[tssg-tech] Re: <link> "Working with XML on Android"

  • From: "Jim Cant" <cant_jim@xxxxxxxxxxx>
  • To: <tssg-tech@xxxxxxxxxxxxx>
  • Date: Tue, 28 Sep 2010 22:50:51 -0400

Bummer - not well formed.  I suppose in that case that your suggestion of 
preprocessing might be the way to go; I supposed it reasonable to expect that 
if the feed is not well formed, at least it's not well formed in a consistent 
manner.

The best of all possible worlds would be if BEL developed a XML schema for an 
event (or list of same) and then passed a conforming XML document as the 
content of the <description> element of the RSS.

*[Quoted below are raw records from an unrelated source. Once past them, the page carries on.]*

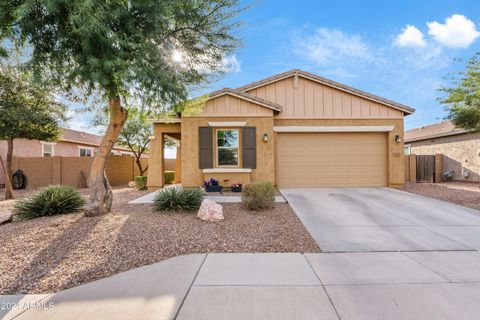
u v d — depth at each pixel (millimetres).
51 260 4105
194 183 11562
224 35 6844
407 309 2883
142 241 4875
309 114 12445
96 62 4742
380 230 5875
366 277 3633
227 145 11766
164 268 3943
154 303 3021
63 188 7309
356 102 12531
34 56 5164
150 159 13016
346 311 2854
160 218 6355
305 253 4562
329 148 12523
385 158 12586
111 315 2803
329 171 12492
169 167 23109
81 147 22281
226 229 5727
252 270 3869
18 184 15477
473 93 8641
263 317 2754
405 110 12336
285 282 3494
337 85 12352
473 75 8711
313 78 12367
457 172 16906
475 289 3295
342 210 7734
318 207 8109
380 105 12531
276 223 6297
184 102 7027
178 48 6648
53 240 4832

I don't know how much sway we have; I would doubt that we'd find ourselves in 
the best of all possible worlds.  But maybe if we gave them a list of errors 
such as you discovered, they might fix their feed so it delivers a well-formed 
document.  A question for our leader.

jim



From: Beatrice W. Chaney 
Sent: Tuesday, September 28, 2010 5:57 PM
To: tssg-tech@xxxxxxxxxxxxx 
Subject: [tssg-tech] Re: <link> "Working with XML on Android"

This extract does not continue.